It is planned in PostgreSQL 9.2 to have support for cascading replication, which is the ability to add slaves under other slaves. In 9.2, slave-slave connections are only asynchronous.

This feature has been introduced by this commit.
commit 5286105800c7d5902f98f32e11b209c471c0c69c
Author: Simon Riggs
Date: Tue Jul 19 03:40:03 2011 +0100
 
Cascading replication feature for streaming log-based replication.
Standby servers can now have WALSender processes, which can work with
either WALReceiver or archive_commands to pass data. Fully updated
docs, including new conceptual terms of sending server, upstream and
downstream servers. WALSenders terminated when promote to master.
 
Fujii Masao, review, rework and doc rewrite by Simon Riggs

So let’s try to use it with the following configuration.

Cascading replication graph

Data files of master, slaves and archive folder are located in $HOME/bin/postgres.
You need to checkout the master branch of PostgreSQL GIT to try this feature.

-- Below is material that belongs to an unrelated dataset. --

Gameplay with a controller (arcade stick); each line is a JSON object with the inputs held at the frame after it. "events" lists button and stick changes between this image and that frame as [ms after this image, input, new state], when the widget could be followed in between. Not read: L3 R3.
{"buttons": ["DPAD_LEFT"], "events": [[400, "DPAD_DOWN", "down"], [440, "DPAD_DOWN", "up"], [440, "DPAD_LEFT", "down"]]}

The settings are pretty similar to what you can find here.
However, you have to take care of the following settings in postgresql.conf:

  • Master
    wal_level = hot_standby
    archive_mode = on
    archive_command = 'cp -i %p $HOME/bin/postgres/archive/%f'
    max_wal_senders = 10
  • Slave 1
    hot_standby = on
    port = 15432
  • Slave 2
    hot_standby = on
    port = 15433
  • Slave 1-1
    hot_standby = on
    port = 25432
  • Slave 1-2
    hot_standby = on
    port = 25433

You can setup slave1, and slave2 as synchronously with master by using synchronous_standby_names in postgresql.conf of master.
This is set a little bit later after initializing the master backup.

You need to change recovery.conf of slave 1 and slave 2 with those parameters:
standby_mode = on
primary_conninfo = 'host=localhost port=5432 application_name=$SLAVE_NAME'
restore_command = 'cp -i $HOME/bin/postgres/archive/%f %p'

$SLAVE_NAME being slave1 for slave 1, and slave2 for slave 2.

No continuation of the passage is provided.